Explanation for computing the nearest power of two

2019-07-23 08:25发布

问题:

This is a well-known function to compute the next nearest power of two for positive arguments. However I don't have much experience in bit twiddling to grok the logic/theory behind it. Would you kindly explain why and how that works? Particularly, the choice of 1,2,4,8,16 for shifting and if the range of the argument was greater what would be used, for example, for a long? Why logical shift instead of arithmetic and finally, what does ORing shifted arg accomplish?

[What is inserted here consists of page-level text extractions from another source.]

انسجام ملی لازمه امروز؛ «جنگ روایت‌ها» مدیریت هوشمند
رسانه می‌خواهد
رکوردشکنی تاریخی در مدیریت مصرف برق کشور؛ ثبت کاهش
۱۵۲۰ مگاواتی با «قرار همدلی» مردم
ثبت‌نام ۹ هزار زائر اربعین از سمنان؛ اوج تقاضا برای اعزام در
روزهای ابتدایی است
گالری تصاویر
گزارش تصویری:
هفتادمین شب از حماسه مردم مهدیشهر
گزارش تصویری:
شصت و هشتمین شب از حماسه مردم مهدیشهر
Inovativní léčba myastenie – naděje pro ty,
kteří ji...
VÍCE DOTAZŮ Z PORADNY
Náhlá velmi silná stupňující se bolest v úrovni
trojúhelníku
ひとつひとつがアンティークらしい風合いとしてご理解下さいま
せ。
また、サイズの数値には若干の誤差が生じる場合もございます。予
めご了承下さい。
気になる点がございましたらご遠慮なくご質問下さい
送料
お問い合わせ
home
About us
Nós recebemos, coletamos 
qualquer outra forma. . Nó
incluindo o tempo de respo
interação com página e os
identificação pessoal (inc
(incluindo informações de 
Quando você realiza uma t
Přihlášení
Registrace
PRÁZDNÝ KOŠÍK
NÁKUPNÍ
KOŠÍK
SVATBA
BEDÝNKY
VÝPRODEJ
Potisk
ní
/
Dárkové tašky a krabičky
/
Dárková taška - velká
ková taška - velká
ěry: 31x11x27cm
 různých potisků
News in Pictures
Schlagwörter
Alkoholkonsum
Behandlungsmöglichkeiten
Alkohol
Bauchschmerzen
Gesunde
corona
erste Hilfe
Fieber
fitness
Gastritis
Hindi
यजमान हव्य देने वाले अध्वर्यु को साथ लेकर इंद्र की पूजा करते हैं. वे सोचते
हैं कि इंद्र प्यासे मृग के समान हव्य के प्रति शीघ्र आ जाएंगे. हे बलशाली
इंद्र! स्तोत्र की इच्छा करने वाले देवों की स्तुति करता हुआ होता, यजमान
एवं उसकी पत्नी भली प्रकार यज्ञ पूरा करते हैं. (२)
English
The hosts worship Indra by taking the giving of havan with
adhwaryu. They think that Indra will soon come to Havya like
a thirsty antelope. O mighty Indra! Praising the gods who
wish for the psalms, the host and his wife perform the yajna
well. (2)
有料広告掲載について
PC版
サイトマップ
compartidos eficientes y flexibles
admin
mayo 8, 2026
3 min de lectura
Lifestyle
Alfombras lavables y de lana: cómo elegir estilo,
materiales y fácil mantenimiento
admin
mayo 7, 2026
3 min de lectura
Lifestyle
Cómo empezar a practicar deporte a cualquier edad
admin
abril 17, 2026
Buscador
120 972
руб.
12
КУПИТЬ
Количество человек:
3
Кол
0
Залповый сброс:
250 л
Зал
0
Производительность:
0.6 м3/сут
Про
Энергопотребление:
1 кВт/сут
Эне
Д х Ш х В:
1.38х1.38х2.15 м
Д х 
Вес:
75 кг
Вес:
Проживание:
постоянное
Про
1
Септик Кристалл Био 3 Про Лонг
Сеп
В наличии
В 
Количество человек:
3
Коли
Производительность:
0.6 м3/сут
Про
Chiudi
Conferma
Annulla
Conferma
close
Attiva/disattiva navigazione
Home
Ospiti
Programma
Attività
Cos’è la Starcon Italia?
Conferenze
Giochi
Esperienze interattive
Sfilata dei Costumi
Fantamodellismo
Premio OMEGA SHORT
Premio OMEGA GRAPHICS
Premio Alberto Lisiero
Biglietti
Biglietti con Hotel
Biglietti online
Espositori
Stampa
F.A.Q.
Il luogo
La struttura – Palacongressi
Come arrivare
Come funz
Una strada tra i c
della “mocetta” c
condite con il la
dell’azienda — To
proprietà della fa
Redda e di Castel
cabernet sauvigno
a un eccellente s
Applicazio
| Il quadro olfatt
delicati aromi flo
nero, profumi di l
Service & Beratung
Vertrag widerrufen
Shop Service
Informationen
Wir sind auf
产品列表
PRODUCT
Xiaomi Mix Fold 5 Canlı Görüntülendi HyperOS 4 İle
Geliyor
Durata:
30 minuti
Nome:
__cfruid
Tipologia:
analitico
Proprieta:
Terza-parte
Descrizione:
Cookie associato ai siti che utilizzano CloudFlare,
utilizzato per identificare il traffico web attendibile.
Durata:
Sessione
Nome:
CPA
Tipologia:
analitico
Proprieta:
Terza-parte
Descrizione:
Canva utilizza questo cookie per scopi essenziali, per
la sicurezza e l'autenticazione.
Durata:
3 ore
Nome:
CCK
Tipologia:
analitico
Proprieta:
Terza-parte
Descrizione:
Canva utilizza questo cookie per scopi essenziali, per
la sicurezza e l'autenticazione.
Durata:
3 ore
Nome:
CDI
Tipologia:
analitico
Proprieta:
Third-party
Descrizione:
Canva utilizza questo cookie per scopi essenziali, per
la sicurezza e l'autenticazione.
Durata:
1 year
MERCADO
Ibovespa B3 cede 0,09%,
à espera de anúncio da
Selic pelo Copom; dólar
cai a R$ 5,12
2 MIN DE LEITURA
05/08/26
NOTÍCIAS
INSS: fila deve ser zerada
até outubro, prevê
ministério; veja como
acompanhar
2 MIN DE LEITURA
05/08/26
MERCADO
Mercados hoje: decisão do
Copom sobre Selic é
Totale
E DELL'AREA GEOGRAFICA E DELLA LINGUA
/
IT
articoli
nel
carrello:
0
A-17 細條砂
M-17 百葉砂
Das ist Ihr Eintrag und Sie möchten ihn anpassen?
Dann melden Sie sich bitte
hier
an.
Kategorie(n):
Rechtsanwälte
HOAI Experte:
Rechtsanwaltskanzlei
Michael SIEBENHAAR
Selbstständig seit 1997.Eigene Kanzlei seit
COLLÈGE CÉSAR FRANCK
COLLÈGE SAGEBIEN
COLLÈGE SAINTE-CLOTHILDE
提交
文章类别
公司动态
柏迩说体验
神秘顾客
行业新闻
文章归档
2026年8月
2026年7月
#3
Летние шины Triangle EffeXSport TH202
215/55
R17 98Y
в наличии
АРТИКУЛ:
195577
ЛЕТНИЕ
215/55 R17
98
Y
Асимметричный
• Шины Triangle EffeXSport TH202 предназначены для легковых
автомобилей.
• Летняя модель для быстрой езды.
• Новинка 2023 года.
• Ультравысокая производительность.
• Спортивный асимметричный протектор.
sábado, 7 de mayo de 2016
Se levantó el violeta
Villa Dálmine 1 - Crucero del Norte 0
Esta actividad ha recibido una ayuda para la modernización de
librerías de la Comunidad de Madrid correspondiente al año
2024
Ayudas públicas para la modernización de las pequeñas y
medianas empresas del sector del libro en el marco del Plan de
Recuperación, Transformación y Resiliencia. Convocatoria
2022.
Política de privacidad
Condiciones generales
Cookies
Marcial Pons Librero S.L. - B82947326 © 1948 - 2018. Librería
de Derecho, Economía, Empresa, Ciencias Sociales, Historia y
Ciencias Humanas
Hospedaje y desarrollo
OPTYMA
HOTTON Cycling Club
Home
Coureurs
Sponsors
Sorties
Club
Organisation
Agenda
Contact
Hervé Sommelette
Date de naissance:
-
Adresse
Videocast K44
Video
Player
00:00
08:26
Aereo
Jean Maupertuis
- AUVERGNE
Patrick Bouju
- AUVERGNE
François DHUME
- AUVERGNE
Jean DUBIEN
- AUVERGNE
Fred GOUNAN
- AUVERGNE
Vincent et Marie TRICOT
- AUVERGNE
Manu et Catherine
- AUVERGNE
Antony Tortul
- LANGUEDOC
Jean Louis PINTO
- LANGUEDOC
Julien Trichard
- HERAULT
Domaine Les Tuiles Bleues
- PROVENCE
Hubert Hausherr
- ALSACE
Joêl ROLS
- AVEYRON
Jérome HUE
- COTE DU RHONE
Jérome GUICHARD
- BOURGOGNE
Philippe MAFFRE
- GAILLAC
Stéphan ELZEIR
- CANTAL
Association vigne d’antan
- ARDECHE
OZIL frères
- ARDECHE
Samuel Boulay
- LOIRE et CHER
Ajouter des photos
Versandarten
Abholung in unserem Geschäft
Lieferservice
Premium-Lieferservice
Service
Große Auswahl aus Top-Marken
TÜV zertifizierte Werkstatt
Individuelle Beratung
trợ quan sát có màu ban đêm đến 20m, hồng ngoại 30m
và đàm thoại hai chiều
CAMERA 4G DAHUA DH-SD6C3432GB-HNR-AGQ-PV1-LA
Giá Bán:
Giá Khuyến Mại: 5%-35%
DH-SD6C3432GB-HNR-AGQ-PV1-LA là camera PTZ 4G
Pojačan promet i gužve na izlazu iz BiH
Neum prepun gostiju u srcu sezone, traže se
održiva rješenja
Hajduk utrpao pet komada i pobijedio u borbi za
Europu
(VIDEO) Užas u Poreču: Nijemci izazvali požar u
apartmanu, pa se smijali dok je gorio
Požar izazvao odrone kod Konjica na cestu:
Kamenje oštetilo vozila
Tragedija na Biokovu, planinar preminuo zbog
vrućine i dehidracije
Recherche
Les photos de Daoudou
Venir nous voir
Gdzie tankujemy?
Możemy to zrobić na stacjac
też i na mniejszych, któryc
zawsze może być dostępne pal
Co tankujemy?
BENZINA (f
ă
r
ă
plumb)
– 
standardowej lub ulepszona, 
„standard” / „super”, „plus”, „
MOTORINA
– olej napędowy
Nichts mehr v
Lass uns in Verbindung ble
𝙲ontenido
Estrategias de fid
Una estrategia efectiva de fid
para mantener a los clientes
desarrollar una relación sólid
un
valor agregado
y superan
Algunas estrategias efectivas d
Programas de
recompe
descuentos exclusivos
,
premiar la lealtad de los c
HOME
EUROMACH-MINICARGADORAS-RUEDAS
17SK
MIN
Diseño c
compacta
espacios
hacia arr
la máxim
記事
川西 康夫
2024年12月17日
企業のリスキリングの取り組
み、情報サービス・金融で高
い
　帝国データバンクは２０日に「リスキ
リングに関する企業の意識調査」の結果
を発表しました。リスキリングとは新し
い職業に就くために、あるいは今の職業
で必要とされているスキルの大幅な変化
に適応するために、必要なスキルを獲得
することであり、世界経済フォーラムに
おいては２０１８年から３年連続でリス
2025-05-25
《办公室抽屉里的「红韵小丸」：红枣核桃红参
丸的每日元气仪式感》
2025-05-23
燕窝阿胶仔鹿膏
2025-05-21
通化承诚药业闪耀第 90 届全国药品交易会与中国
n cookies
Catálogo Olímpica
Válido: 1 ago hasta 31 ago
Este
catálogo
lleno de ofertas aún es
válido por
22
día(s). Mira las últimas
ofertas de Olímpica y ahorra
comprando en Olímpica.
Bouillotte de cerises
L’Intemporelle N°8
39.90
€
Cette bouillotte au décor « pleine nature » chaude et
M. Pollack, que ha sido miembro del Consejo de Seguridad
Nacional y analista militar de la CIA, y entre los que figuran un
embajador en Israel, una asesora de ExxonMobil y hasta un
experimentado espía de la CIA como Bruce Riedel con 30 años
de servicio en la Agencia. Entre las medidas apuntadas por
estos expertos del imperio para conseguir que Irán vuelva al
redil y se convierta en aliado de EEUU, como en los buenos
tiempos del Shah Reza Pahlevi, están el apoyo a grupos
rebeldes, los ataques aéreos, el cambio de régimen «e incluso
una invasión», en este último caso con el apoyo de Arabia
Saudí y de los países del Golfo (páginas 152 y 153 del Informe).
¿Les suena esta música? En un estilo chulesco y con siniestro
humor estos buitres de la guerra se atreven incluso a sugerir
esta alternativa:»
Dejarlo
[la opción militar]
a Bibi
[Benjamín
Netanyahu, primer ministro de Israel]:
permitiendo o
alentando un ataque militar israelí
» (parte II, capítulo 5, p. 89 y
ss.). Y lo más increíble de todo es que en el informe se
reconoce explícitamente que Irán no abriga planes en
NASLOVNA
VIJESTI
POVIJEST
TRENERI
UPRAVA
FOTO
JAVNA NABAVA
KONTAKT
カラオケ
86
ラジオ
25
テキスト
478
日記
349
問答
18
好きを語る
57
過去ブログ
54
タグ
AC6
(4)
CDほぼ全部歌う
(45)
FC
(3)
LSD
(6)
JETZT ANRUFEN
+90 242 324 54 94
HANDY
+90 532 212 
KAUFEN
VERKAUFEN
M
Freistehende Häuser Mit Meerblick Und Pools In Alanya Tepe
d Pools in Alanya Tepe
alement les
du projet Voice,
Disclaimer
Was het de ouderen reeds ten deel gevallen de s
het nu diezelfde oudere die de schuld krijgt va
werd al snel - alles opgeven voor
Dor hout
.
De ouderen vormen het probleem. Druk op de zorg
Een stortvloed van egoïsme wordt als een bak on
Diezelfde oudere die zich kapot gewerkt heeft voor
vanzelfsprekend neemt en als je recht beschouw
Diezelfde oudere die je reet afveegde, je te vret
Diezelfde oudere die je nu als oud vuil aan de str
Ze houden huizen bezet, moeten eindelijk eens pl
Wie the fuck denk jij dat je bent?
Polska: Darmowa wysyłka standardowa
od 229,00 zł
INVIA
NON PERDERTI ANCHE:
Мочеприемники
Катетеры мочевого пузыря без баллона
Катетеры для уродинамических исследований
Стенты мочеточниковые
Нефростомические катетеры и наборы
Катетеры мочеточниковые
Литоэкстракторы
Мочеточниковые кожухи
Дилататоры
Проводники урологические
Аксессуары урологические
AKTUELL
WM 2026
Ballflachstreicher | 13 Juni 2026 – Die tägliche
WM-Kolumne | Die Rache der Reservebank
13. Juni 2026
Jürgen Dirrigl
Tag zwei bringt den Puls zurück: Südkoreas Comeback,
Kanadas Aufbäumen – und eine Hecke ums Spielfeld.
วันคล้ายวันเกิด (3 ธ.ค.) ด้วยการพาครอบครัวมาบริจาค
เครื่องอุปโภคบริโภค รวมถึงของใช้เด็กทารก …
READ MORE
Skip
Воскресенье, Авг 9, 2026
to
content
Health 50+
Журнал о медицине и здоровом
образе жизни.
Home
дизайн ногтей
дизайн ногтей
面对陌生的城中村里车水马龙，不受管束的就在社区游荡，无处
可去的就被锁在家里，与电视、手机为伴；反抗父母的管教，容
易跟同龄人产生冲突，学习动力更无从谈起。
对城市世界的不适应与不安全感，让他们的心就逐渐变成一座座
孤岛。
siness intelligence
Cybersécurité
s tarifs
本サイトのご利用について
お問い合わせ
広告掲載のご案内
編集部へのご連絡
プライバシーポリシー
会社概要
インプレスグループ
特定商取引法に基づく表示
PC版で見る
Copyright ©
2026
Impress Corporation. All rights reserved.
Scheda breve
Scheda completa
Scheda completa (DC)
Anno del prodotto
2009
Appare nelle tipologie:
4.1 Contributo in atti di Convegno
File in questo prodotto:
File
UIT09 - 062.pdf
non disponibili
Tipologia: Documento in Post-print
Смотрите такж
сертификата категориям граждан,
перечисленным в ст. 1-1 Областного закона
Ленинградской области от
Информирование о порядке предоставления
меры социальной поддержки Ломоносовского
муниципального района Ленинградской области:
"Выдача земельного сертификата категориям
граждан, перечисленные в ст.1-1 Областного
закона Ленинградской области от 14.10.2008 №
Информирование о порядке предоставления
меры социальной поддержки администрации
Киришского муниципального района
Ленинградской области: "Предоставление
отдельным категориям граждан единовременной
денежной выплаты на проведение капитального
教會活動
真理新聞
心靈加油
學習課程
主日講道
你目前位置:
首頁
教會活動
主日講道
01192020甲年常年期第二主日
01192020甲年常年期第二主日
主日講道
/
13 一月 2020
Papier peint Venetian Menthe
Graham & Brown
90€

static int lowestPowerOfTwoGreaterThan(int arg) {
    arg |= (arg >>>  1);
    arg |= (arg >>>  2);
    arg |= (arg >>>  4);
    arg |= (arg >>>  8);
    arg |= (arg >>> 16);
    return ++arg;
}

回答1:

It's really simple if you track the changes to the value. A power of two has only one set bit e.g 100, 10000000, 10000000000, which means that a power of two, minus one, is a sequence of ones, e.g. 10000 - 1 = 1111. So what the function does is change any number to a sequence of ones (without moving its highest 1 bit) and then add one, e.g. it changes 10000001000111001 (66105) to 11111111111111111 (131071) and adds one to make 100000000000000000 (131072).

First, it ORs the value by itself shifted 1 bit to the right. This has the effect of lengthening all runs of 1 in the value.

   10000001000111001
OR 01000000100011100
   =================
   11000001100111101

You now notice that each run of zeroes is preceded by at least two ones, so instead of shifting by one again, we can speed up the process by shifting by two bits instead of one.

   11000001100111101
OR 00110000011001111
   =================
   11110001111111111

Now, each run of zeroes is preceded by at least four ones, so we shift by four this time, and OR the values again.

   11110001111111111
OR 00001111000111111
   =================
   11111111111111111

Repeating this logic, the next shift distance will be 8, then 16 (stop here for 32-bit values), then 32 (stop here for 64-bit values). For this example, the result remains unchanged for further shifts since it is already a sequence of ones.

This method changes any binary number to a sequence of ones. Adding 1 to this, as stated before, produces the next greatest power of two.